8. Some men prefer non-drug alternatives
When oral drugs and injections prove to be ineffective, men are often asked to consider alternatives like so-called vacuum erection devices, penile implants, or vascular surgery. While some of the alternatives require surgery, many are highly effective.
Many men like vacuum erection devices, which are essentially hollow tubes placed over the penis and powered with a pump to draw air out and bring blood in (a constriction ring is placed at the base of the penis to maintain the erection). The devices tend to be reliable, easy to use (some training is required first), and usually work between 80 and 90% of the time. Men who don’t like the devices often complain that they’re bulky and create erections that can feel wobbly at the base of the penis. The devices can’t be used with men who have had bleeding disorders, sickle cell anemia or priapisms. For better results, the devices are sometimes paired with PDE-5 drugs.

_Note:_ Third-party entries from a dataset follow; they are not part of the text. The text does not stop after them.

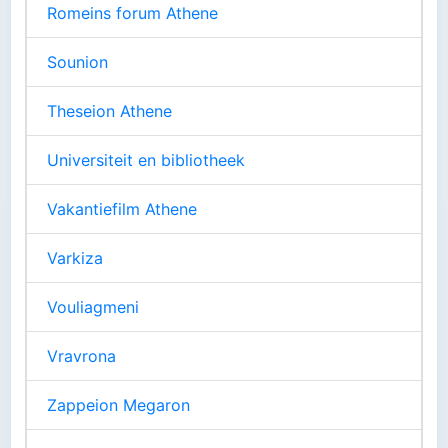
Romeins forum Athene
Sounion
Theseion Athene
Universiteit en bibliotheek
Vakantiefilm Athene
Varkiza
Vouliagmeni
Vravrona
Zappeion Megaron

Penile implants also get high marks, and physicians report that as many as 9 out of every 10 men say they like the results. The implants now come in two forms: malleable implants that a man bends upward when he wants to have sex, and more-popular inflatable models that make use of a pump in the scrotum to draw fluid into the rods of the implant inside the penis. While penile implants need to be surgically inserted, they have a low rate of mechanical failure, and cause infections after surgery only 1 to 2% of the time, according to Dr. Campbell.